Like before, let's add in the naics titles so the disclosure control team will know to which naics code each title corresponds.

In [None]:
# add in naics titles
df_2016_wages %>%
    filter(naics_3_digit %in% pop_naics$naics_3_digit) %>% 
    group_by(naics_3_digit) %>%
    summarize(num_employers = n_distinct(uiacct)) %>%
    left_join(naics, by = c('naics_3_digit'='naics_us_code')) %>%
    select(naics_us_title, num_employers)

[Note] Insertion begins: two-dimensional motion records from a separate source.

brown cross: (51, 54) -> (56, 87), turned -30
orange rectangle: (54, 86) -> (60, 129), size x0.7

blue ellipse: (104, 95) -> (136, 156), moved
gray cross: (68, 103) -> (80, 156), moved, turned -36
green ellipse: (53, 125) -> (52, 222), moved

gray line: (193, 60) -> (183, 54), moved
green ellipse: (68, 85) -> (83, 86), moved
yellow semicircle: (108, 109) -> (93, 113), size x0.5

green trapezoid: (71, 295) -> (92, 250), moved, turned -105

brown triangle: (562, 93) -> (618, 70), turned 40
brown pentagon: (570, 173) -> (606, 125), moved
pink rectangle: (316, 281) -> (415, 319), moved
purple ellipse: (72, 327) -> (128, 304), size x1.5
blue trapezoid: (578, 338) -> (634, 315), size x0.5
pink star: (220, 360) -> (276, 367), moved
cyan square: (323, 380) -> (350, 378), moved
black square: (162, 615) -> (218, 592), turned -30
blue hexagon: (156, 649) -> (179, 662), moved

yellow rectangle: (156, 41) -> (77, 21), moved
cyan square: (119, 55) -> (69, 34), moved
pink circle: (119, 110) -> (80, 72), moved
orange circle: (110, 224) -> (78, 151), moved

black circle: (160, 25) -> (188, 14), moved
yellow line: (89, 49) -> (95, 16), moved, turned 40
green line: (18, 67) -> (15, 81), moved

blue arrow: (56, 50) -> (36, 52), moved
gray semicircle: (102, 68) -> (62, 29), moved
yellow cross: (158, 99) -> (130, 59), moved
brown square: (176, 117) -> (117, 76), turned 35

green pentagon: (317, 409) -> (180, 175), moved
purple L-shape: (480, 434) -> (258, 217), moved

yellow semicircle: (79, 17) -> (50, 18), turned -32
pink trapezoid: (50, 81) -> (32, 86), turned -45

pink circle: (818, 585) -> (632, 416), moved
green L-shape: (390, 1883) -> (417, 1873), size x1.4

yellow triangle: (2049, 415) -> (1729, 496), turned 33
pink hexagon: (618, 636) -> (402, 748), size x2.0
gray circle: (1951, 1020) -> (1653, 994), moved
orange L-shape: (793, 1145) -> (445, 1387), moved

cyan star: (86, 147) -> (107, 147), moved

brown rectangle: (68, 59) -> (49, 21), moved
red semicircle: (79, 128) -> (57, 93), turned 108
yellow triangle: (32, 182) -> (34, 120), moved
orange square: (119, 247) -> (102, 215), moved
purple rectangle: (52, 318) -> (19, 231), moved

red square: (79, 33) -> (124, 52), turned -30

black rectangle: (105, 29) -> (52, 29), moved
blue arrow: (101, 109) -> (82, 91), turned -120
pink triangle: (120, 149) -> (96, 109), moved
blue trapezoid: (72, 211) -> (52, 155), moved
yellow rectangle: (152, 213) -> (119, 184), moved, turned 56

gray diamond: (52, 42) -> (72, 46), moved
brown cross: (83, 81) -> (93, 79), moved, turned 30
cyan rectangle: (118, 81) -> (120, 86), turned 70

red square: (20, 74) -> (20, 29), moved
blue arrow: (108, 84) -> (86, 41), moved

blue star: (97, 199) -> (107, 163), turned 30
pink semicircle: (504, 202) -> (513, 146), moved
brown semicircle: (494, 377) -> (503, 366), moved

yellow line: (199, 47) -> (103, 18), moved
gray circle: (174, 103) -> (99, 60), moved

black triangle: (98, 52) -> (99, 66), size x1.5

Finally, let's find out if there was any employer dominance within each of these subgroups. Here, because we are concerned with the amount of rows corresponding to each `uiacct` within the industries, we will count the number of occurrences of each `uiacct` within each industry, and then find the proportion of rows corresponding to each `uiacct` by industry.

In [None]:
# calculate employer dominance
df_2016_wages %>%
    filter(naics_3_digit %in% pop_naics$naics_3_digit) %>% 
    count(naics_3_digit, uiacct) %>%
    group_by(naics_3_digit) %>%
    mutate(prop=n/sum(n)) %>%
    top_n(1) %>%
    select(naics_3_digit, prop)

Finally, let's add in the corresponding titles to each three-digit NAICS code.

In [None]:
# add in naics titles
df_2016_wages %>%
    filter(naics_3_digit %in% pop_naics$naics_3_digit) %>% 
    count(naics_3_digit, uiacct) %>%
    group_by(naics_3_digit) %>%
    mutate(prop=n/sum(n)) %>%
    top_n(1) %>%
    ungroup() %>% 
    select(naics_3_digit, prop) %>%
    left_join(naics, by = c('naics_3_digit'='naics_us_code')) %>%
    select(naics_us_title, prop)

Since all of counts of individuals and employers are at least 10 for each subgroup and there is no employer dominance within any of the subgroups, you can safely export this visualization. To finish it off, let's save all of these outputs in their respective file formats.

In [None]:
# write number of individuals by industry to csv
quarterly_naics %>%
    group_by(naics_3_digit) %>%
    summarize(num_ssns = n_distinct(ssn)) %>%
    left_join(naics, by=c('naics_3_digit'='naics_us_code')) %>%
    select(naics_us_title, num_ssns) %>%
    write_csv(sprintf('/nfshome/%s/avg_earnings_pop_naics_barplot_individual_counts.csv', user))

In [None]:
# write number of employers to csv
df_2016_wages %>%
    filter(naics_3_digit %in% pop_naics$naics_3_digit) %>% 
    group_by(naics_3_digit) %>%
    summarize(num_employers = n_distinct(uiacct)) %>%
    left_join(naics, by = c('naics_3_digit'='naics_us_code')) %>%
    select(naics_us_title, num_employers) %>%
    write_csv(sprintf('/nfshome/%s/avg_earnings_pop_naics_barplot_emp_counts.csv', user))

In [None]:
# write employer dominance to csv
df_2016_wages %>%
    filter(naics_3_digit %in% pop_naics$naics_3_digit) %>% 
    count(naics_3_digit, uiacct) %>%
    group_by(naics_3_digit) %>%
    mutate(prop=n/sum(n)) %>%
    top_n(1) %>%
    ungroup() %>% 
    select(naics_3_digit, prop) %>%
    left_join(naics, by = c('naics_3_digit'='naics_us_code')) %>%
    select(naics_us_title, prop) %>%
    write_csv(sprintf('/nfshome/%s/avg_earnings_pop_naics_barplot_emp_dominance.csv', user))

In [None]:
# save for export
ggsave(sprintf('/nfshome/%s/avg_earnings_pop_naics_barplot.pdf', user))

## Machine Learning

You should treat exporting clusters as you would with any other grouping variable, as each cluster must satisfy a minimum number of individuals and (when applicable) employers to pass disclosure control.

## Reminders
Every single item you wish to export, regardless of whether it is a .csv, .pdf, .png, or something else, must have corresponding proof in your input file to show that every group used to create this statistic followed our disclosure review rules.

Additionally, if you are exporting employer-level characteristics, you must also show a lack of employer dominance as well as a count of at least three employers per group.